**Materials provided**:
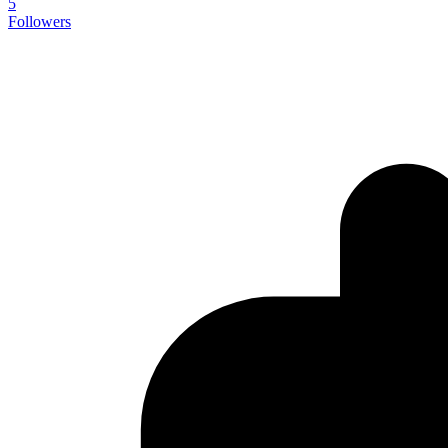
5
Followers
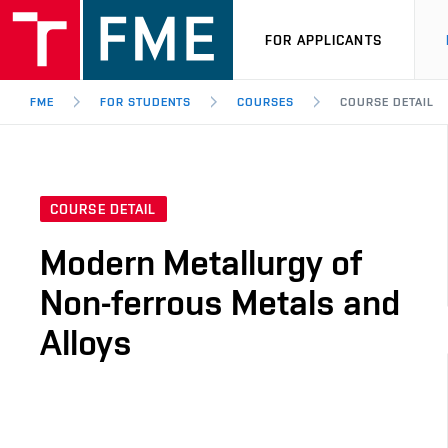
FOR APPLICANTS
FME
FOR STUDENTS
COURSES
COURSE DETAIL
COURSE DETAIL
Modern Metallurgy of
Non-ferrous Metals and
Alloys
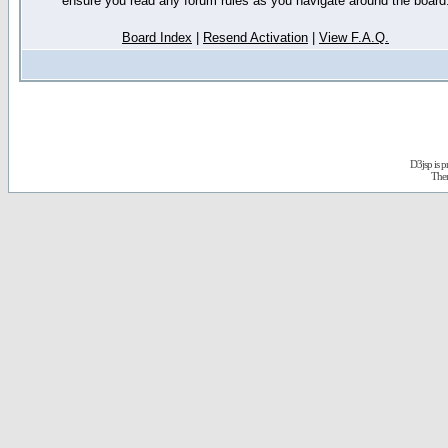
ensure you read any forum rules as you navigate around the board
Board Index
|
Resend Activation
|
View F.A.Q.
D3jsp is 
The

**Task prompt**: Could you output the listing word for word, omitting every picture?

**Exercise output**:
5
Followers
FOR APPLICANTS
FME
FOR STUDENTS
COURSES
COURSE DETAIL
COURSE DETAIL
Modern Metallurgy of
Non-ferrous Metals and
Alloys
ensure you read any forum rules as you navigate around the board
Board Index
|
Resend Activation
|
View F.A.Q.
D3jsp is 
The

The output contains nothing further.